I don't know why I keep forgetting to take my camera down to the garden. But I do. It looks quite different to when I last photographed it, so I'll try and remember to take it down tomorrow morning - in the new year. 2012.
I started at the Charnwood Community Garden in April 2004. At some stage, we kept chickens and I needed to develop a really complex 8-year bed rotation plan to accommodate the usual 4-year rotation plus moving the chook house. Anyway, I typed in dates into my excel spreadsheet that had unfathomable numbers - 2012. I don't seem to quite get the passage of time. In 2004, I had a 2-year-old and a child in the second year of school. I had just returned back to my part-time job after 14 months maternity leave. I cried all the way down Southern Cross Drive, wiped my tears, walked in through the front door and began for the second time, that awkward balancing act that is the privilege of working mothers. A few months after returning to work, I answered an advert on the social club database for plots at a local community garden. A small act of escape. Now, in December 2011, I sit listening to Jazz renditions of Christmas Carols, while my 14-year-old first born writes out his novel by hand. We have no conversation because he's busy imagining and writing and I'm busy shelling, listening and reflecting on a year past and a new year to begin.

PROBLEMS TO WORK ON —
- 1) In the garden post, in what month and year did the writer start at the Charnwood Community Garden?
- 2) Which calendar years does the garden post mention? List each one once.

RECORD EXTRACTS —
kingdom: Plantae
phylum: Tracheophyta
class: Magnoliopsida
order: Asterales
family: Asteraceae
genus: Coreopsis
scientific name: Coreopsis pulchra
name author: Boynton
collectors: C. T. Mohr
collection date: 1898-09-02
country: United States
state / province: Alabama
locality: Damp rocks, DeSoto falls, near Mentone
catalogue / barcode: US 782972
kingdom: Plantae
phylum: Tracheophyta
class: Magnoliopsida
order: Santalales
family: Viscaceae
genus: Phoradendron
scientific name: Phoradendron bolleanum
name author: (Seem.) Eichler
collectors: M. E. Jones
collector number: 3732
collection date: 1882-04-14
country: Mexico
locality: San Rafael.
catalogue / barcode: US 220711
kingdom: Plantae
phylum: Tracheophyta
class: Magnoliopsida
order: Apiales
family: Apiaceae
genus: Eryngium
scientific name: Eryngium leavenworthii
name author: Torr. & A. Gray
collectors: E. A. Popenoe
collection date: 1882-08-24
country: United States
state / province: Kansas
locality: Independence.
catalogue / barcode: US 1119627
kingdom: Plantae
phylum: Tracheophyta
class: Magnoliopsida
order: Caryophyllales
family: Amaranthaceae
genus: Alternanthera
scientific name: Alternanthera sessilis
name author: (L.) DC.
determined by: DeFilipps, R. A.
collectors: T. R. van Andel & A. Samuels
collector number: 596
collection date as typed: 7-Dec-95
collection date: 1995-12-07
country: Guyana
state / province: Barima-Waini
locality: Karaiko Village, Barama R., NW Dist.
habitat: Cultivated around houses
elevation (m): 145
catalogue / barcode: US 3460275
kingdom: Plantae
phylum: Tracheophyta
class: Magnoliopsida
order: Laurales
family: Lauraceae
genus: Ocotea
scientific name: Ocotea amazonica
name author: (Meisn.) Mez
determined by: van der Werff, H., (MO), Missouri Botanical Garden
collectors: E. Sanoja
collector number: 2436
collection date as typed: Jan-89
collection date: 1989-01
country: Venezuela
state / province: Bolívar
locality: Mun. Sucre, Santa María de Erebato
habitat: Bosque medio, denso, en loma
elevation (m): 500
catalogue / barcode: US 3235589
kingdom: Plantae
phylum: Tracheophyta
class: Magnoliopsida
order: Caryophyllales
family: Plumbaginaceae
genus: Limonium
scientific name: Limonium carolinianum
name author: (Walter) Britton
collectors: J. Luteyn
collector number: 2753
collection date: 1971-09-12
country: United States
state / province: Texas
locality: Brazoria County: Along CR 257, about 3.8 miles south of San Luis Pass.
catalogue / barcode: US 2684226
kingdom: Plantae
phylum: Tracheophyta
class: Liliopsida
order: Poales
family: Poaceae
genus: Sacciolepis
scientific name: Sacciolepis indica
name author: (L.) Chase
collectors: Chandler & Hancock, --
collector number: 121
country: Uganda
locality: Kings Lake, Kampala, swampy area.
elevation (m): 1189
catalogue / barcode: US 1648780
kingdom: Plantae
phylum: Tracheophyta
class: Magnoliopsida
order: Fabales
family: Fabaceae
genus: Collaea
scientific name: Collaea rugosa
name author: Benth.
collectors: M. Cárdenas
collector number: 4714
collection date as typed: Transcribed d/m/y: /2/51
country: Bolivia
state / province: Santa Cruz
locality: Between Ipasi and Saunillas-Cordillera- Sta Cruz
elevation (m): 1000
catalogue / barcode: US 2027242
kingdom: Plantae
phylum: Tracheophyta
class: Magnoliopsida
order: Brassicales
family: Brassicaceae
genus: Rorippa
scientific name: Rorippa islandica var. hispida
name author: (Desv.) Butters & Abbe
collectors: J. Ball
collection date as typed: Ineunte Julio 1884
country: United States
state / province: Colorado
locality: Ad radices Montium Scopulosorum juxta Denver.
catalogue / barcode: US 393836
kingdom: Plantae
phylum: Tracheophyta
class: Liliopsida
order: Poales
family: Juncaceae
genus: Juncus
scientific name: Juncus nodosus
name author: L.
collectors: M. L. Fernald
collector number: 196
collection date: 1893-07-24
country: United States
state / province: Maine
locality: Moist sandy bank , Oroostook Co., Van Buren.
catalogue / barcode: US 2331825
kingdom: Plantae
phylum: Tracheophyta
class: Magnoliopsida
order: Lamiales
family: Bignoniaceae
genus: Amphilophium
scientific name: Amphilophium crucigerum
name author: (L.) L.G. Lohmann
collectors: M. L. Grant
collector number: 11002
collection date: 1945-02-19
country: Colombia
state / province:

SOLVED TASKS —
- 1) April 2004

- 2) 2012, 2004, 2011